PCI Security Standards Council adds two new devices to PED program

The PED Security Requirements are designed to ensure the security of PIN-based transactions globally and apply to devices that accept PIN entry. Until now, the requirements focused on traditional point-of-sale devices that operate in an environment that is attended by a merchant, cashier or sales clerk. UPTs are unattended payment devices that include self-service ticketing machines, kiosks, automated fuel pumps and vending machines. Vendors have been manufacturing and having the encrypting PIN pads (EPPs) that go into UPTs evaluated by approved labs, and the payment card brands have been requiring the use of PCI SSC approved EPPs. Having new and overarching UPT testing requirements will further protect the payment card industry participants.

 

HSMs are secure cryptographic devices that can be used for PIN translation, card personalization, electronic commerce or data protection and do not include any type of cardholder interface.

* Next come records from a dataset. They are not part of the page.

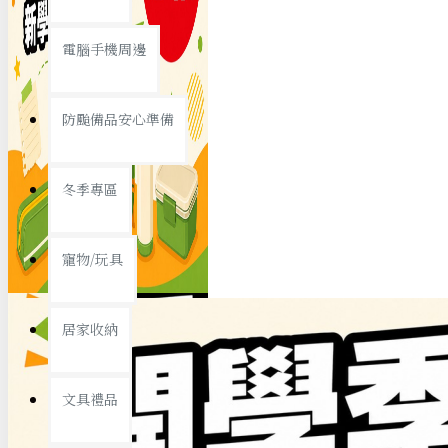
查看更多
電腦手機周邊
節慶熱賣
防颱備品安心準備
冬季專區
春節/新年
寵物/玩具
中秋節
兒童節
居家收納
情人節
查看更多
文具禮品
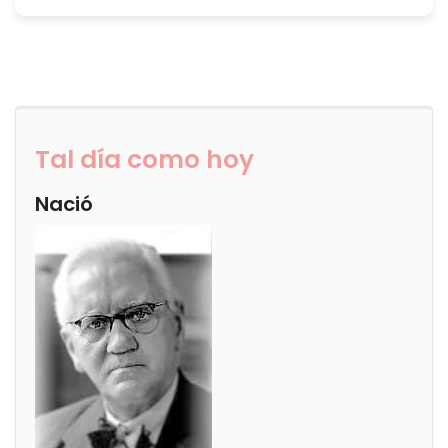
Tal día como hoy
Nació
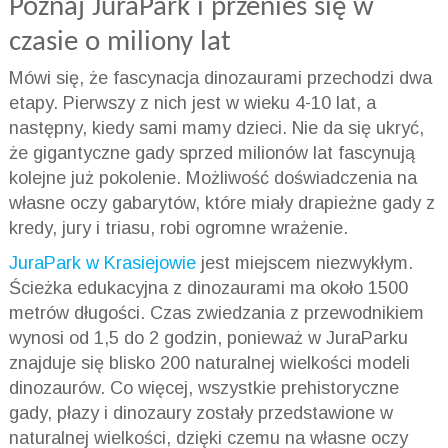
Poznaj JuraPark i przenieś się w
czasie o miliony lat
Mówi się, że fascynacja dinozaurami przechodzi dwa
etapy. Pierwszy z nich jest w wieku 4-10 lat, a
następny, kiedy sami mamy dzieci. Nie da się ukryć,
że gigantyczne gady sprzed milionów lat fascynują
kolejne już pokolenie. Możliwość doświadczenia na
własne oczy gabarytów, które miały drapieżne gady z
kredy, jury i triasu, robi ogromne wrażenie.
JuraPark w Krasiejowie
jest miejscem niezwykłym.
Ścieżka edukacyjna z dinozaurami ma około 1500
metrów długości. Czas zwiedzania z przewodnikiem
wynosi od 1,5 do 2 godzin, ponieważ w JuraParku
znajduje się blisko 200 naturalnej wielkości modeli
dinozaurów. Co więcej, wszystkie prehistoryczne
gady, płazy i dinozaury zostały przedstawione w
naturalnej wielkości, dzięki czemu na własne oczy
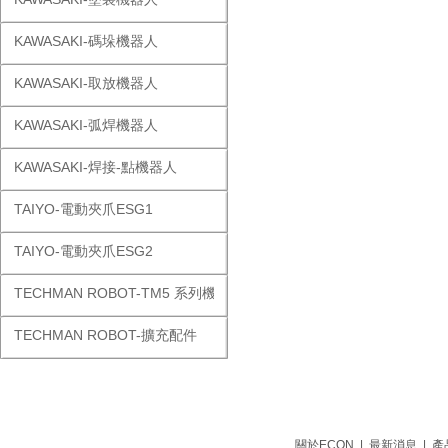
KAWASAKI-碼垛機器人
KAWASAKI-取放機器人
KAWASAKI-弧焊機器人
KAWASAKI-焊接-點機器人
TAIYO-電動夾爪ESG1
TAIYO-電動夾爪ESG2
TECHMAN ROBOT-TM5 系列機器人
TECHMAN ROBOT-擴充配件
關於ECON
|
最新消息
|
產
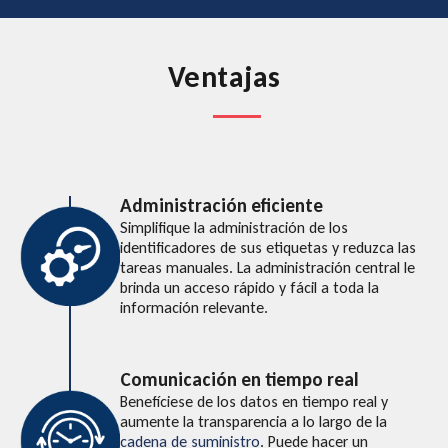
Ventajas
Administración eficiente
Simplifique la administración de los
identificadores de sus etiquetas y reduzca las
tareas manuales. La administración central le
brinda un acceso rápido y fácil a toda la
información relevante.
Comunicación en tiempo real
Benefíciese de los datos en tiempo real y
aumente la transparencia a lo largo de la
cadena de suministro
. Puede hacer un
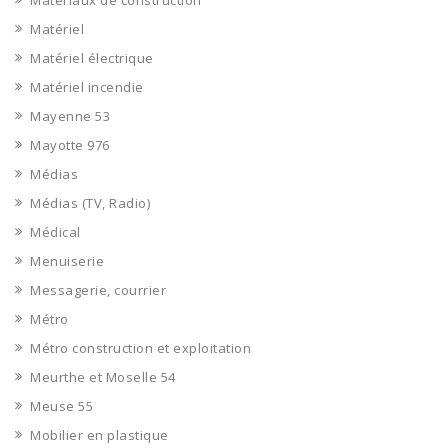
Matériaux de construction
Matériel
Matériel électrique
Matériel incendie
Mayenne 53
Mayotte 976
Médias
Médias (TV, Radio)
Médical
Menuiserie
Messagerie, courrier
Métro
Métro construction et exploitation
Meurthe et Moselle 54
Meuse 55
Mobilier en plastique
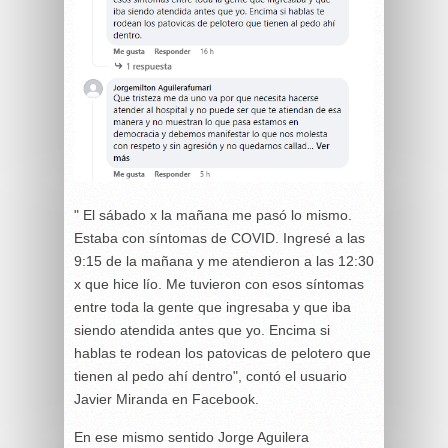
" El sábado x la mañana me pasó lo mismo.
Estaba con síntomas de COVID. Ingresé a las
9:15 de la mañana y me atendieron a las 12:30
x que hice lío. Me tuvieron con esos síntomas
entre toda la gente que ingresaba y que iba
siendo atendida antes que yo. Encima si
hablas te rodean los patovicas de pelotero que
tienen al pedo ahí dentro", contó el usuario
Javier Miranda en Facebook.
En ese mismo sentido Jorge Aguilera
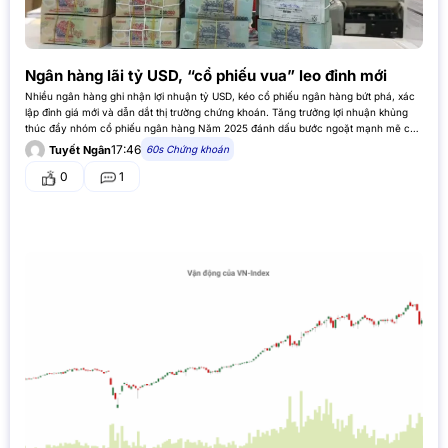
Ngân hàng lãi tỷ USD, “cổ phiếu vua” leo đỉnh mới
Nhiều ngân hàng ghi nhận lợi nhuận tỷ USD, kéo cổ phiếu ngân hàng bứt phá, xác
lập đỉnh giá mới và dẫn dắt thị trường chứng khoán. Tăng trưởng lợi nhuận khủng
thúc đẩy nhóm cổ phiếu ngân hàng Năm 2025 đánh dấu bước ngoặt mạnh mẽ của
các…
17:46
60s Chứng khoán
Tuyết Ngân
0
1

The addition of UPTs and HSMs into the PCI SSC security testing requirements enables the Council to provide testing laboratories with a streamlined evaluation process for achieving compliance of these cryptographic devices. "PIN entry devices go well beyond the typical POS terminals we are all familiar with and we are continually expanding into more and more areas," said Bob Russo, general manager of the PCI Security Standards Council. "Any device that processes personal identification numbers is an important link in the transaction chain. By including both UPTs and HSMs in the PED Security Requirements, the Council is reaffirming its commitment to developing additional standards to meet the needs of the industry and to ensure continued safety and security for consumers."